• WHAT IS BEING ASKED: In the text titled "Doubt," what post did Robert Kennedy hold in his brother Jack's administration?

• PAGE TEXT:
- - -
Doubt
I recently spoke with a man who met Robert Kennedy. There can’t be too many of them left about the place. It was years ago now, back in the sixties, I think, when he was in Washington DC on some kind of GAA junket, probably to promote the sport, to remind the Diaspora in the States of what it had left behind it back on the Emerald Isle. Robert Kennedy was his brother Jack’s Attorney General, the chief lawyer in the country, the legal adviser to the president, the representative of the law. I thought of politics back then and how it must have seemed that the country was being remade what with Civil Rights and the Cold War, the Red Scare, McCarthyism, the era of Free Love and the rise of the Teenager with a capital T. This was the eve of the Vietnam War and the exportation of at least 58,000 American lives, young men for the most part who never grew to be old men. I thought of that word “veteran” and reflected that my interlocutor was in his way, in his own ways, a veteran too, like we all are. We grow into that identity, fill the long cloak of that stature the more we live, the greater the repertoire we amass. Story after story gets told and experiences come and go; we encounter others and their lives and compare them with our own and probably never fully appreciate the full story, the complicated richness of existence.
- - -
• DATA SECTION:

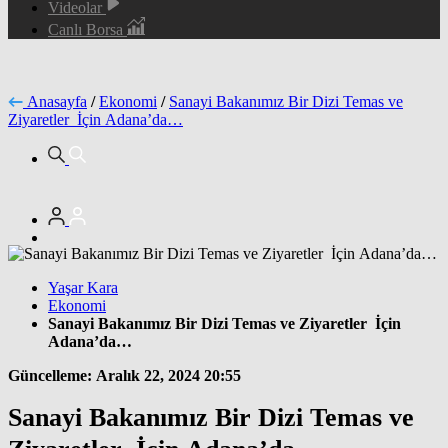
Videolar
Canlı Borsa
Anasayfa
/
Ekonomi
/
Sanayi Bakanımız Bir Dizi Temas ve
Ziyaretler İçin Adana’da…
Yaşar Kara
Ekonomi
Sanayi Bakanımız Bir Dizi Temas ve Ziyaretler İçin
Adana’da…
Güncelleme: Aralık 22, 2024 20:55
Sanayi Bakanımız Bir Dizi Temas ve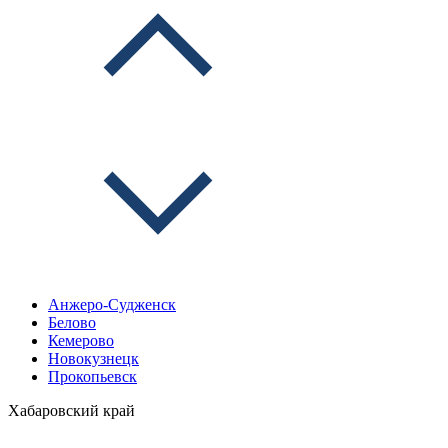
Анжеро-Судженск
Белово
Кемерово
Новокузнецк
Прокопьевск
Хабаровский край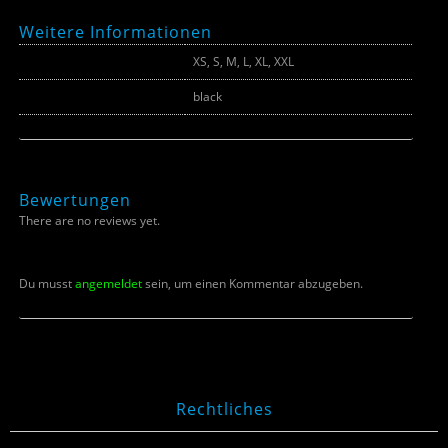
Weitere Informationen
Größe
XS, S, M, L, XL, XXL
Farbe
black
Bewertungen
There are no reviews yet.
Du musst
angemeldet
sein, um einen Kommentar abzugeben.
Rechtliches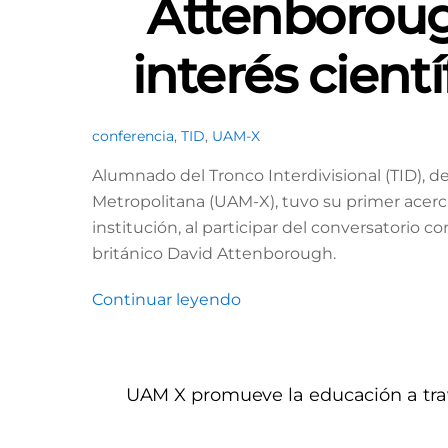
Attenborou
interés cient
conferencia
,
TID
,
UAM-X
Alumnado del Tronco Interdivisional (TID), 
Metropolitana (UAM-X), tuvo su primer acercam
institución, al participar del conversatorio c
británico David Attenborough.
Continuar leyendo
UAM X promueve la educación a trav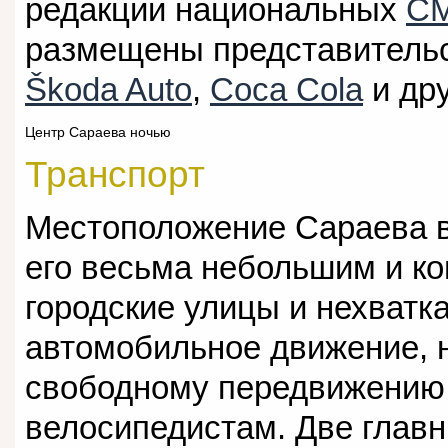
редакции национальных
С
размещены представитель
Škoda Auto
,
Coca Cola
и дру
Центр Сараева ночью
Транспорт
Местоположение Сараева в
его весьма небольшим и ко
городские улицы и нехватк
автомобильное движение, 
свободному передвижению
велосипедистам. Две глав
- - -
• SOLUTION TO THIS PROBLEM: Attorney General